» **Excerpt to read**
Kobain told me his favorite books are by philosphers ... "Bukowski, Beckett, anyone with a ‘B"’ ... and that he once tried to tackle Nietzsche, but didn’t understand a word of it. Still, you can’t tell me the guy who wrote, "Love myself/Better than you/Know it’s wrong/But what can I do," didn’t absorb the tenets of Man and Superman, even if Novoselic jeers at the notion. "Oh yeah," laughs the 26-year-old bassist, "we’re pocket philosophers." Adds Kobain, defensively, "Well... blue-collar ones, maybe."
Nirvana hails from Aberdeen, Washington, a town of almost 19,000 on Grays Harbor, about 100 miles southwest of Seattle. Kobain and Novoselic had been friends there since high school. The embodiment of small-town stoners ... the American equivalent of the kids in England who back in ‘77 angrily declared they had "no future" ... the two discovered punk after giving up on mainstream hard rock (Kobain’s first concert was Sammy Hagar; Novoselic’s was the Scorpions.) Six years ago, they had typical small-town jobs: Novoselic was a housepainter, and Kobain was a fireplace cleaner at an ersatz Polynesian hotel.
Their story begins in 1983, when Novoselic first heard punk rock on a compilation tape made by his friend Buzz, who today plays with the Melvins. "Buzz was the punk rock guru of Aberdeen," says Novoselic. "He’s the guy who spread the good news around town, but to only the most deserving, ‘cause a lot of people in Aberdeen would discount it. I tried to turn people on to it, but they’d be, like.., one guy I know, I remember, he goes, ‘Ah, that punk rock stuff, all it is, is: Want to fuck my mom! Want to fuck my mom!’ And then I listened to Generic Flipper and it was a revelation. It was Art. It made me realize it was Art. It was valid. It was beautiful. ‘Cause I gave things validity, like, ‘Is it as good as Physical Graffiti?’ And it was suddenly, like, ‘Sure it is ... if not better."’
Another of the "deserving" people Buzz gave a tape to was Kobain. "I’d met Buzz probably around the same time you met Buzz," Kobain says, glancing over at Novoselic. "One night I went over to the Melvins practice before they were the Melvins and they were playing, like, Jimi Hendrix and Cream, stuff like that. I was really drunk and I thought they were the greatest band I’d ever seen. It was really awesome, and it was right around that time Buzz started getting into punk rock."
You can learn volumes about Nirvana by just hearing Kobain howl "I’m a negative creep and I’m stoned" behind the band’s wall of noisy rock ... more, perhaps, than from actually talking to them. Still, I had a burning desire to find out if the only reason Kobain got that "K" tattooed on his arm was because both his names begin with K, rather than for the hip indie label. "Oh no!" he says, aghast. "Not at all. That’s not it at all. I really like the K label a lot and I admire what Calvin [Johnson, K’s proprietor] is doing. They’ve exposed me to so much good music, like the Vaselines, who are my very favorite band ever. They reminded me of how much I really value innocence and children and my youth ... of how precious that whole world is. I like to watch little kids. I think they’re great."

» **Data segment**
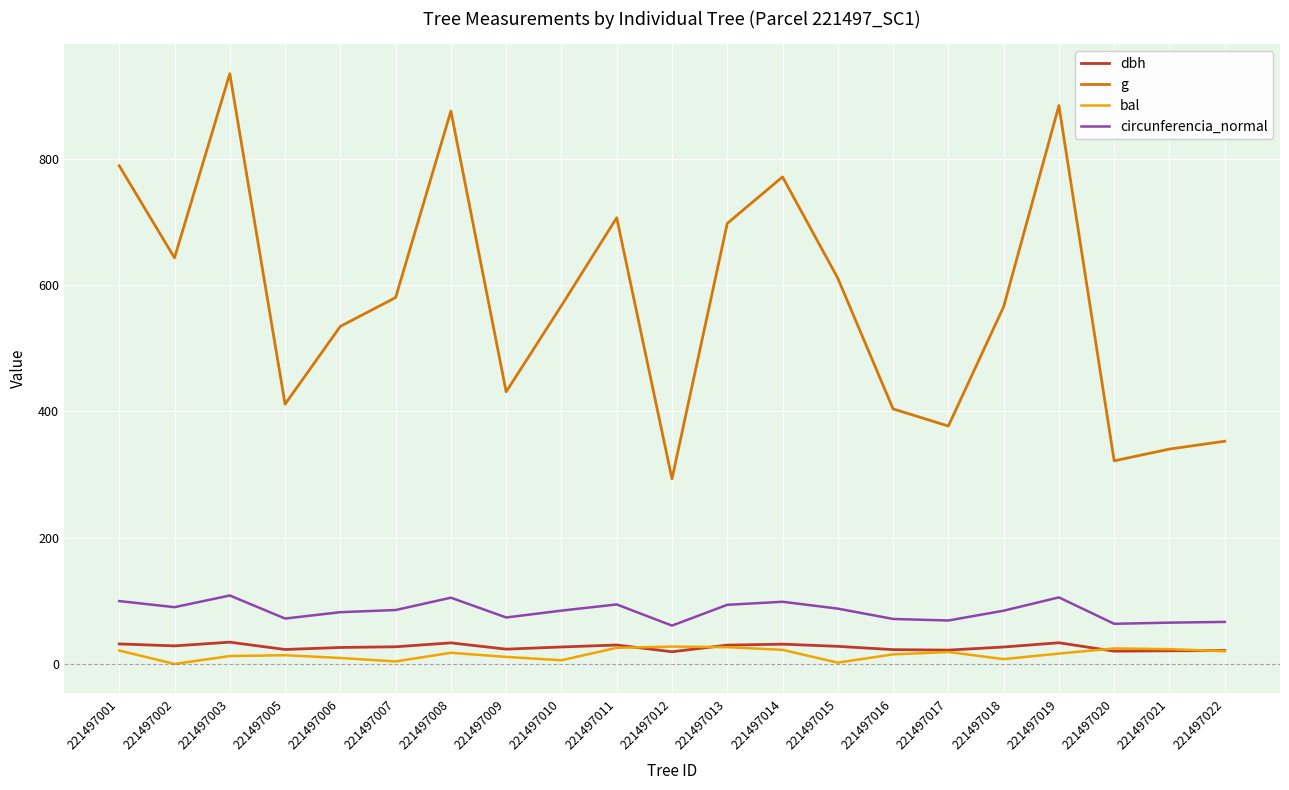

What is the highest value of the circunferencia_normal series?

108.4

» **Activity 1**
According to the Nirvana interview excerpt, what was Kobain's first concert?
» **Activity 2**
Name every writer Kobain says he has read or tried to read in the Nirvana interview excerpt.
» **Activity 3**
Extend the Nirvana interview excerpt beyond its final sentence.

» **Your response 1**
Sammy Hagar.

» **Your response 2**
Bukowski, Beckett, Nietzsche

» **Your response 3**
Kobain’s identification with how children behave and think is made evident on Nirvana’s 1990 Sub Pop single, "Sliver," in which the song’s protagonist is a 3-year-old. "I do love kids," he says, again. "I know that sounds weird, but I do. I have a little sister who’s four years old. And I was a lifeguard, and I taught pre-school kids how to swim, and I worked at the YMCA and did daycare, and I babysat during my teenage years. Which was all kind of a strange thing in Aberdeen, because mostly males don’t babysit that much and sometimes when I was sitting and the lady’s date would come over, he’d have this weird reaction when he saw me ... like it wasn’t right or something."
Those parents might be even more worried if they ever heard "School," on Bleach, with its "No recess!" chorus, and lines like, "You’re on acid again," or "Floyd the Barber," wherein Kobain wails, "I’ve been shaved." But when they start seeing Nirvana’s videos on MTV, maybe they’ll be reconciled to it. As is the case with many of the best rock bands, all this rock’n’roll brilliance couldn’t come from more unlikely guys. They’re the type of self-described "negative creeps" ... sly, weasel-faced, introverted, and witty ... that Sean Penn immortalized with his Jeff Spicoli character in Fast Times at Ridgemont High. You get the feeling they’ve slam-danced harder than kids in their audiences ever have.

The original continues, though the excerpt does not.